## Quoted text
Signals are delivered asynchronously — they can arrive while your code is in the middle of a strlen(), a malloc(), or even inside another signal handler. This asynchronous nature is what makes signal handlers so restricted: almost any function you call from a handler could be corrupted or re-entered.

Important POSIX Signal Reference

SignalDefaultWhen Sent
SIGINT (2)TerminateUser presses Ctrl+C
SIGTERM (15)Terminatekill pid — request for graceful shutdown
SIGQUIT (3)Core dumpUser presses Ctrl+\
SIGKILL (9)Terminatekill -9 — cannot be caught or ignored
SIGHUP (1)TerminateTerminal closed; often used for config reload
SIGSEGV (11)Core dumpSegmentation fault (invalid memory access)
SIGBUS (7)Core dumpBus error (misaligned access)
SIGFPE (8)Core dumpFloating-point exception (division by zero)
SIGPIPE (13)TerminateWrite to broken pipe (read end closed)
SIGCHLD (17)IgnoreChild process terminated
SIGALRM (14)TerminateTimer from alarm() expired
SIGUSR1/2TerminateUser-defined; typically used for app-specific events

signal() vs sigaction(): The Right Tool

The old signal() function is portable but has several implementation-defined behaviors. The modern replacement is sigaction():

c
#include <signal.h>
#include <stdio.h>

void old_handler(int sig) {
    // signal() may or may not auto-reset the handler on delivery
    // behavior on concurrent signals is implementation-defined
    printf("SIGINT via signal()\n");
}

// sigaction: precise, portable, thread-safe
void new_handler(int sig) {
    // Handler body
}

int setup_signals(void) {
    struct sigaction sa;
    
    sa.sa_handler = new_handler;
    sigemptyset(&sa.sa_mask);        // No additional signals blocked during handler
    sa.sa_flags   = SA_RESTART;      // Restart syscalls interrupted by signal
    
    if (sigaction(SIGINT,  &sa, NULL) < 0) return -1;
    if (sigaction(SIGTERM, &sa, NULL) < 0) return -1;
    
    // Ignore SIGPIPE globally (common in server code)
    sa.sa_handler = SIG_IGN;
    if (sigaction(SIGPIPE, &sa, NULL) < 0) return -1;
    
    return 0;
}

SA_RESTART: Without this flag, if a signal interrupts a blocking syscall (like read(), accept(), sleep()), the syscall returns with errno = EINTR. With SA_RESTART, the OS automatically restarts those syscalls after the handler returns.

sa.sa_mask: Signals to block during handler execution. sigemptyset blocks none. sigfillset blocks all signals while the handler runs (prevents re-entrant handling).

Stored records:

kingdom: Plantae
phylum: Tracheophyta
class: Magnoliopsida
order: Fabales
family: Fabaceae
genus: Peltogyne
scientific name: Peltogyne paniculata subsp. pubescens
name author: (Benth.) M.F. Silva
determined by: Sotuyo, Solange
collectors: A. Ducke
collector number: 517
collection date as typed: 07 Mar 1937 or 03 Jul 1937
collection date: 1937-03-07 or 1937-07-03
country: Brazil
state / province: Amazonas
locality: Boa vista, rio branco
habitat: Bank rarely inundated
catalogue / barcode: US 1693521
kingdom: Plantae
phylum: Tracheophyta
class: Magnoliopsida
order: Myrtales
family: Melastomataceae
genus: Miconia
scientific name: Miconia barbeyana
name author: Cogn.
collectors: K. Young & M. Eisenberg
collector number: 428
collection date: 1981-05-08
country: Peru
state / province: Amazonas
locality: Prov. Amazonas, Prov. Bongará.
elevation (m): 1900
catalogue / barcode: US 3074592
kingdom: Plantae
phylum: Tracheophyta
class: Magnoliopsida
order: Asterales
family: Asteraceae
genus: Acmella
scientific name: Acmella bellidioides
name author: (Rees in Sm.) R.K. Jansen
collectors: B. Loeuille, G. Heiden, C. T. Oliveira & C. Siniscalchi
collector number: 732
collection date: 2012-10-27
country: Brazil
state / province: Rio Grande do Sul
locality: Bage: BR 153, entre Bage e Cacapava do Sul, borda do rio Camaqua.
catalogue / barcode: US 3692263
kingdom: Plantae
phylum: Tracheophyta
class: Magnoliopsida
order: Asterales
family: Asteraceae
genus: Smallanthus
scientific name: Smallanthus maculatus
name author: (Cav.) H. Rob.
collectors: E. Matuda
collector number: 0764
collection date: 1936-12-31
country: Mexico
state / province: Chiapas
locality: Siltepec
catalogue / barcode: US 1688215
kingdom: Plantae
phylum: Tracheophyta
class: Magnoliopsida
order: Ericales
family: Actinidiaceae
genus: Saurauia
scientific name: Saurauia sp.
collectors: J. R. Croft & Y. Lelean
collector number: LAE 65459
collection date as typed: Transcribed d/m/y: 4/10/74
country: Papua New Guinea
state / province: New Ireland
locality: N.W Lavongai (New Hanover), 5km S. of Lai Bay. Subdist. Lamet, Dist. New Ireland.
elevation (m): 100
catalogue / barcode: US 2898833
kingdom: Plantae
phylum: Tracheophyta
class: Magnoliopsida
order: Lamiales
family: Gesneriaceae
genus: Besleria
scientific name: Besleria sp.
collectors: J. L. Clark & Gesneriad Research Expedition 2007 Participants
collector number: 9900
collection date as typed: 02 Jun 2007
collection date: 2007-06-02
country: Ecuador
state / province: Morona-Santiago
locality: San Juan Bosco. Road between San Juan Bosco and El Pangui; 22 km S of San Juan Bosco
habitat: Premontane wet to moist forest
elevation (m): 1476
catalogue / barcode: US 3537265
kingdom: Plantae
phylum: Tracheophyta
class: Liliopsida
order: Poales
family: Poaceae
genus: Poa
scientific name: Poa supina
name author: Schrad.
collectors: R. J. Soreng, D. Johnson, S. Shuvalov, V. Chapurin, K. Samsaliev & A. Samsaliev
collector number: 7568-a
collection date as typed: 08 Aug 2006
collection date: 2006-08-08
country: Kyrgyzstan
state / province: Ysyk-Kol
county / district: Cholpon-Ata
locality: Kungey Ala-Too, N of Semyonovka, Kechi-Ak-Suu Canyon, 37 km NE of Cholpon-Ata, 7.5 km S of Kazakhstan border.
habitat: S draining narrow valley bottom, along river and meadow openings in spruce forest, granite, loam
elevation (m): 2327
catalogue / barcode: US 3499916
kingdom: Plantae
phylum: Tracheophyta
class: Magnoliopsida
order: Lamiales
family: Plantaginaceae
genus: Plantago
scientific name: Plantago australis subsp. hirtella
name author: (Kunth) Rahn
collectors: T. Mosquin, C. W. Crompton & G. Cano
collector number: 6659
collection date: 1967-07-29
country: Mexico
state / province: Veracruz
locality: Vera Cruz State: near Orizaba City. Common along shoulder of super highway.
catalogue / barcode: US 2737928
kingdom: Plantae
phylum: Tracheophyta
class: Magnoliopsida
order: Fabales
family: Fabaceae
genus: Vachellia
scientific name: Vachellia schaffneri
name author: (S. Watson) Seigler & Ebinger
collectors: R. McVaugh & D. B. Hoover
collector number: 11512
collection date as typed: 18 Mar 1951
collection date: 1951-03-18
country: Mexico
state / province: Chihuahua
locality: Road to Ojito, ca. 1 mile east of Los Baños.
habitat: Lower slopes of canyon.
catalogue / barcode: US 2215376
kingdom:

## Objectives
1 - Answer these questions from the signal-handling text:
(a) Without SA_RESTART, what value does errno take when a signal interrupts a blocking syscall?
(b) What does sigfillset do when used for sa.sa_mask?
(c) Which function is named as the modern replacement for signal()?
2 - For each statement, say whether it agrees with the signal-handling text, and quote the words that decide it:
(a) The old signal() function is not portable.
(b) Using sigemptyset on the mask blocks no signals during handler execution.
(c) With SA_RESTART set, the program itself must restart interrupted syscalls.
The listing can be set aside, since it isn't needed.

## Answer set
1 -
(a) EINTR.
(b) It blocks all signals while the handler runs.
(c) sigaction().

2 -
(a) No: "The old signal() function is portable but has several implementation-defined behaviors."
(b) Yes: "sigemptyset blocks none."
(c) No: "With SA_RESTART, the OS automatically restarts those syscalls after the handler returns."